Tugas Wajib A: Menurut teks tentang perlawanan terhadap pendudukan Jepang, siapa yang memimpin perlawanan di Pondok Pesantren Sukamanah?
Tugas Wajib B: Salin persis bagian teks tentang perlawanan terhadap pendudukan Jepang, dari "Dengan senjata sederhana, rakyat" sampai "saat sedang sholat.".

3. Melakukan perlawanan terhadap pendudukan Jepang
Selain itu, bangsa Indonesia terlibat dalam berbagai kegiatan perlawanan bersenjata pada masa pendudukan Jepang. Berikut merupakan perlawanan yang dilakukan oleh bangsa Indonesia.
a.) Perlawanan rakyat Aceh
Pemberontakan tersebut dipimpin oleh seorang ulama muda bernama Tengku Abdul Jalil, seorang guru mengaji di Cot Plieng, Lhokseumawe pada 10 November 1942. Perlawanan tersebut terjadi karena beliau menentang peraturan-peraturan Jepang. Jepang melakukan membujuk ulama tersebut, namun gagal. Upaya Jepang untuk membujuk ulama tersebut gagal, sehingga Jepang melancarkan serangan mendadak di pagi hari saat orang-orang sedang salat subuh.
Dengan senjata sederhana, rakyat Aceh berusaha menahan serangan tersebut dan mampu memukul mundur pasukan Jepang hingga ke Lhokseumawe. Rakyat Aceh juga mencegah serangan lain. Baru pada serangan terakhir Jepang berhasil membakar masjid, sedangkan Teuku Abdul Jalil berhasil lolos dari kejaran musuh, namun kemudian tertembak saat sedang sholat.
b.) Perlawanan rakyat Singaparna
Perlawanan fisik ini terjadi di Pondok Pesantren Sukamanah, Singaparna,Tasikmalaya, Jawa Barat di bawah pimpinan KH. Zainal Mustafa, pada tahun 1943. Beliau menolak keras ajaran Jepang, khususnya kewajiban melakukan Seikerei setiap pagi, yaitu untuk menghormati kaisar Jepang dengan membungkuk pada matahari terbit.
Kewajiban Seikerei ini jelas menyinggung perasaan umat Islam Indonesia karena hal tersebut merupakan perbuatan syirik yakni menyekutukan Allah. Apalagi, beliau tak tega melihat penderitaan masyarakat akibat tanam paksa. Saat utusan Jepang hendak menangkapnya, KH. Zainal Mustafa membekali para santri dengan ilmu silatnya untuk mengepung dan menyerang tentara Jepang yang kemudian mundur ke Tasikmalaya.

Bahan yang Disediakan:
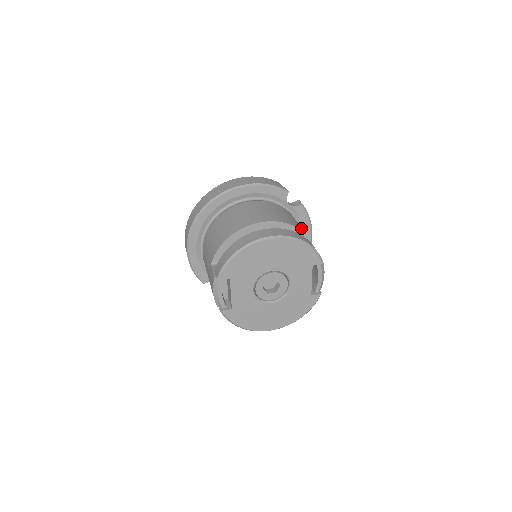
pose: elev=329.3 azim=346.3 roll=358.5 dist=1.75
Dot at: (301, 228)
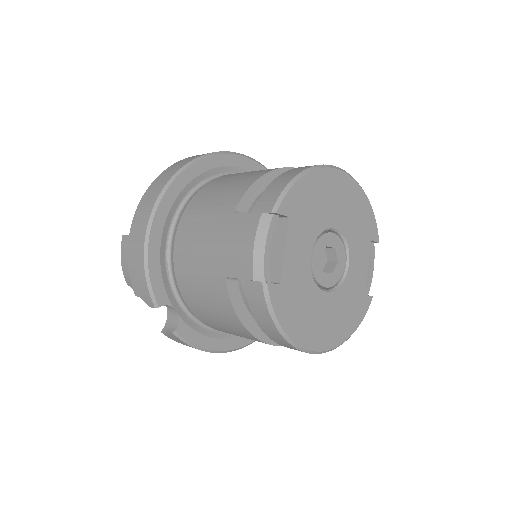
Dot at: occluded
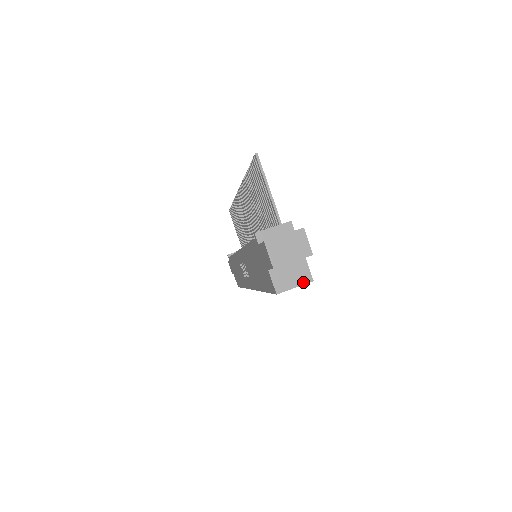
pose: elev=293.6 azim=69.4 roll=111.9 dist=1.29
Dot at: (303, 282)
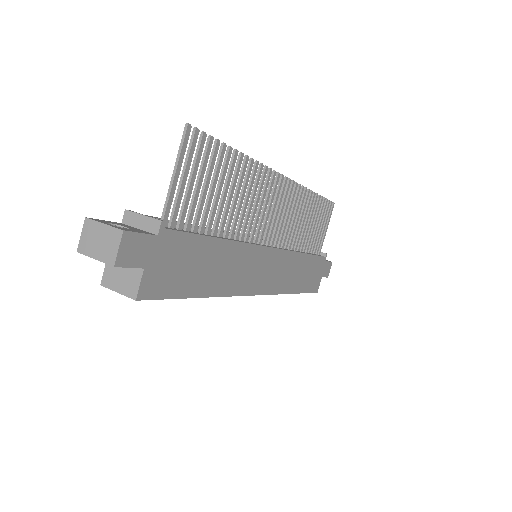
Dot at: (127, 293)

Hasil Latihan A: KH. Zainal Mustafa.

Hasil Latihan B:
Dengan senjata sederhana, rakyat Aceh berusaha menahan serangan tersebut dan mampu memukul mundur pasukan Jepang hingga ke Lhokseumawe. Rakyat Aceh juga mencegah serangan lain. Baru pada serangan terakhir Jepang berhasil membakar masjid, sedangkan Teuku Abdul Jalil berhasil lolos dari kejaran musuh, namun kemudian tertembak saat sedang sholat.